Todavía no me acostumbraba a su ternura, y no creo que me acostumbre pronto.
“Tenía que terminar lo que habías empezado…” murmuré, y él soltó una ligera carcajada.
Sus labios eran tan tentadores, y por más que intentara apartar la vista, solo conseguía enredarme más.
¿Cómo puede alguien ser tan guapo incluso en esta condición?
Incapaz de contenerme más, presioné mis labios contra los suyos y sus ojos se abrieron de sorpresa, aunque no por mucho tiempo, ya que de repente comenzó a besarme de vuelta.
Sus besos estaban llenos de pasión y hambre mientras enredaba sus dedos en mi cabello, besándome como si su vida dependiera de ello.
Coloqué mis manos en su pecho, teniendo cuidado de no tocar sus heridas mientras deslizaba su lengua en lo más profundo de mi boca.
¿Cuándo me volví tan fácil?
No podía entender qué me estaba haciendo, pero lo único que deseaba era besarlo y llegar aún más lejos…
¡Espera!
¿Qué estoy pensando?
Él sostuvo la parte trasera de mi cabeza mientras me involucraba en una batalla de lenguas.
Se separó de mis labios y descendió hacia mi cuello y clavícula, plantando suaves besos por todo el área…
“Te he extrañado, Samantha…” su voz ronca hizo que mis entrañas temblaran…
Un gemido amenazaba con escapar de mis labios mientras los suyos obraban maravillas…
Él llevó sus labios de nuevo a los míos y esta vez fue un beso lento y apasionado…
Estábamos tan absortos el uno en el otro que no escuchamos la puerta abrirse y alguien entrar…
“Necesitas ver-” se congeló cuando vio todo y solo entonces me solté de Damian y corrí hacia el baño avergonzada, mientras Damian fulminaba con la mirada al intruso, que no era otro que su secretario Adrian…

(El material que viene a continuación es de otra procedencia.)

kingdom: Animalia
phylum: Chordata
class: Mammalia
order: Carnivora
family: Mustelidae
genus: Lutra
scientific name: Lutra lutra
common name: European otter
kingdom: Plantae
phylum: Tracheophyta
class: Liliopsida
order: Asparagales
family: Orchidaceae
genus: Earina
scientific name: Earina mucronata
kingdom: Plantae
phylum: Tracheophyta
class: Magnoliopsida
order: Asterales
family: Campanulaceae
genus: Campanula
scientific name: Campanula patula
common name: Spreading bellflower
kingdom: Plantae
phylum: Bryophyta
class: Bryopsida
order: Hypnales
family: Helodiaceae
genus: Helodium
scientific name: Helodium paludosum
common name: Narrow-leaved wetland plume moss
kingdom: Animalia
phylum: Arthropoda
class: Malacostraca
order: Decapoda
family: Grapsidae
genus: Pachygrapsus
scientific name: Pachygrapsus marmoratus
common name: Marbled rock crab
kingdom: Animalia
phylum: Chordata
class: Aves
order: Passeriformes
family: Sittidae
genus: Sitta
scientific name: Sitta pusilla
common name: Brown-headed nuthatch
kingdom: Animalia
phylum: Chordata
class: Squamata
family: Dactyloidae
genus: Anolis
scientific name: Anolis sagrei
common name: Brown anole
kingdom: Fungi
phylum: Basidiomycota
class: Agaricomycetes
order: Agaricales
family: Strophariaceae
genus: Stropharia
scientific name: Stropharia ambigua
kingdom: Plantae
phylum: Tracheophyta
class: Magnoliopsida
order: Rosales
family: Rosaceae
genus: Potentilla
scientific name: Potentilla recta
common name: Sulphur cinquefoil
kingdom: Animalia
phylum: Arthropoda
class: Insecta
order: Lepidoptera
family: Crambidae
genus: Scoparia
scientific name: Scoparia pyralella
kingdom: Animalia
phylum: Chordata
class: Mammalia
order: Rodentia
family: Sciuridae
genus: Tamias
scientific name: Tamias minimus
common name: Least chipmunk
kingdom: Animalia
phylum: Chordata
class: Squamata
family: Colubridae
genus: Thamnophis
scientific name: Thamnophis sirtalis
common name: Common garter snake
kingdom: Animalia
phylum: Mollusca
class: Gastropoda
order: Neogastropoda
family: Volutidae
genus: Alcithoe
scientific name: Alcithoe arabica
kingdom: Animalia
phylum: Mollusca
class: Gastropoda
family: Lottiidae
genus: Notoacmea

Me encerré en el baño y me apoyé contra la puerta mientras intentaba calmar mi corazón acelerado…
‘¿Qué estabas pensando, Samantha?’ me regañé mentalmente por haberme lanzado a él de esa manera…
No podía entender lo que me estaba pasando últimamente…
Seguía pensando en él y cuando estaba consciente, lo cuidaba y me preocupaba si algo le sucedía…
Me repetía a mí misma que solo quería venganza, mientras escondía la verdadera razón de por qué quería mantenerlo con vida…
Y cuando él decía no recordarme, me dolía.
¿Eso podría significar que estaba-
¡De ninguna manera!
¡No había manera de que me hubiera enamorado de él!
Gemí de frustración mientras jalaba mi cabello tratando de entender qué sucedía conmigo…
“Cálmate, Samantha…” Caminé hacia el lavabo y me eché agua fría en la cara para sentirme mejor, pero desafortunadamente no pude despejar mi mente…
Respiré profundo antes de arreglarme el cabello y tratar de ocultar mi vergüenza antes de girar la perilla y abrir la puerta, y Adrian ya no estaba por ningún lado…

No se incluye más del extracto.